# ASSIGNMENT
One range is to be output from the listing below, exactly as written: the line with "list [309, 131, 1087, 246]" to the line with "Document page, 1241x1754 pixels.", both kept.

━━━

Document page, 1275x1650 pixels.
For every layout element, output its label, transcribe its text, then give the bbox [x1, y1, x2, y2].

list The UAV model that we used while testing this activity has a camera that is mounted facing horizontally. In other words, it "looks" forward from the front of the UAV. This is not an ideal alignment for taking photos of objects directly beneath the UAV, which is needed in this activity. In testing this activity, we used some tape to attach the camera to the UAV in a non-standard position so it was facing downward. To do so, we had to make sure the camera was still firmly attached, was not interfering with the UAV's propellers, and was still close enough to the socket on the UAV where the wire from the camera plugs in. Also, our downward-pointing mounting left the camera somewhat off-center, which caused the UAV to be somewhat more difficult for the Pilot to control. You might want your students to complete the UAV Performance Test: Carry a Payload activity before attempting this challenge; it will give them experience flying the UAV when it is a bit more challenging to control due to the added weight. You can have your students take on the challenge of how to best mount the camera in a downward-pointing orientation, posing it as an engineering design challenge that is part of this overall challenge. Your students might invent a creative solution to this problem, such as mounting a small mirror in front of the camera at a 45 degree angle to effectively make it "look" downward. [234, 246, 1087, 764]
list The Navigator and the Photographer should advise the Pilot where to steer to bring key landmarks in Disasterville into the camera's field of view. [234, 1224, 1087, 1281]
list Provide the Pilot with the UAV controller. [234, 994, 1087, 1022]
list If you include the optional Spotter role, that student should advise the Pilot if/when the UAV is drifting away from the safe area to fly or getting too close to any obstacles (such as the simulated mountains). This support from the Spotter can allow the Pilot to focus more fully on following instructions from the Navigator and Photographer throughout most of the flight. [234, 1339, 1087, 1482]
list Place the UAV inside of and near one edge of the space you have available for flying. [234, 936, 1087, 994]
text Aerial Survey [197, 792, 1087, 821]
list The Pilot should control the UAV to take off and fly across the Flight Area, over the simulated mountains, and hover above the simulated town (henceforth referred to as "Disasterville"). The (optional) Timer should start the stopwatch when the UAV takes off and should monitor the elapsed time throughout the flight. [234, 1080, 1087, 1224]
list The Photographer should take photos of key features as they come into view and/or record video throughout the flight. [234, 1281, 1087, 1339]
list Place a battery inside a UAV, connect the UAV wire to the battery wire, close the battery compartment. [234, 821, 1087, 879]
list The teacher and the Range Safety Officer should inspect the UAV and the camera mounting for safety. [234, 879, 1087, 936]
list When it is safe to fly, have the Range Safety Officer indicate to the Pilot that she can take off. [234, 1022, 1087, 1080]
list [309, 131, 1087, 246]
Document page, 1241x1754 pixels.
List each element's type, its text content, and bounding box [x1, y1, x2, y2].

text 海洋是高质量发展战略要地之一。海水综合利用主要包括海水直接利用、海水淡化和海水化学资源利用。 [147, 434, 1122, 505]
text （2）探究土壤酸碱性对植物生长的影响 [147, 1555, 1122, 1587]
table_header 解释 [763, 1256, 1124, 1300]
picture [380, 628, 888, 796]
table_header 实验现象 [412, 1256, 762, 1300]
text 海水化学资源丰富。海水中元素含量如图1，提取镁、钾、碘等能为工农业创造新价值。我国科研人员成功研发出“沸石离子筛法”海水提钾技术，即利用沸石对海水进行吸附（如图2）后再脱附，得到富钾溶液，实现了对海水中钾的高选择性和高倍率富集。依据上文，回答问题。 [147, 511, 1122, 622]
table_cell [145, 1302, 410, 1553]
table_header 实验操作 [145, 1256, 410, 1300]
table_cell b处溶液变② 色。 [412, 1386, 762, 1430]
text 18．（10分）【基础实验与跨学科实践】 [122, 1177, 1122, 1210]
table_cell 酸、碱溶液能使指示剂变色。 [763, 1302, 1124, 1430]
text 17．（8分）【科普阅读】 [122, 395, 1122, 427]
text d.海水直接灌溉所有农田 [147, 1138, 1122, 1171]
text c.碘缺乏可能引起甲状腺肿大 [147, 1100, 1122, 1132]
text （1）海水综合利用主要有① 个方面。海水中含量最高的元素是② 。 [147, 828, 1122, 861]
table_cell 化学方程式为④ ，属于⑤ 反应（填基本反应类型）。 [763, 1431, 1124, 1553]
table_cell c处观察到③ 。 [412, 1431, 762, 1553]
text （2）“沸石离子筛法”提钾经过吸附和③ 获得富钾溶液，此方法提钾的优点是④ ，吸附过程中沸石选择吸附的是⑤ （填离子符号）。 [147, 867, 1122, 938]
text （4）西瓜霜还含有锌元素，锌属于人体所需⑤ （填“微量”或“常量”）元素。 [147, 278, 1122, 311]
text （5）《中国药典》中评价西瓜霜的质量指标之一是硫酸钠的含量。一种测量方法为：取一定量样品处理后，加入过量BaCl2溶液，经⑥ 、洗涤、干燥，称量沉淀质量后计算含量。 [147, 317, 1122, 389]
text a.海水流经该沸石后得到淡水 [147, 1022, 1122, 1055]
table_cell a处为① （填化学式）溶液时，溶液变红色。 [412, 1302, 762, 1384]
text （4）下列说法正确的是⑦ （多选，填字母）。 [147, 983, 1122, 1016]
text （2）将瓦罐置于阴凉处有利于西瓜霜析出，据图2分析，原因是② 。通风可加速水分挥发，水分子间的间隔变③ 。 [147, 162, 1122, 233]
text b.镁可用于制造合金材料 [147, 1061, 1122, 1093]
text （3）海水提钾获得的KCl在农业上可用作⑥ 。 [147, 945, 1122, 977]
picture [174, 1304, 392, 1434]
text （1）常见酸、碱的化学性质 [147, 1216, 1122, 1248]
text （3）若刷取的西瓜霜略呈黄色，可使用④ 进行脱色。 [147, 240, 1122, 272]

━━━

# SOLUTION
list [309, 131, 1087, 246]
Document page, 1241x1754 pixels.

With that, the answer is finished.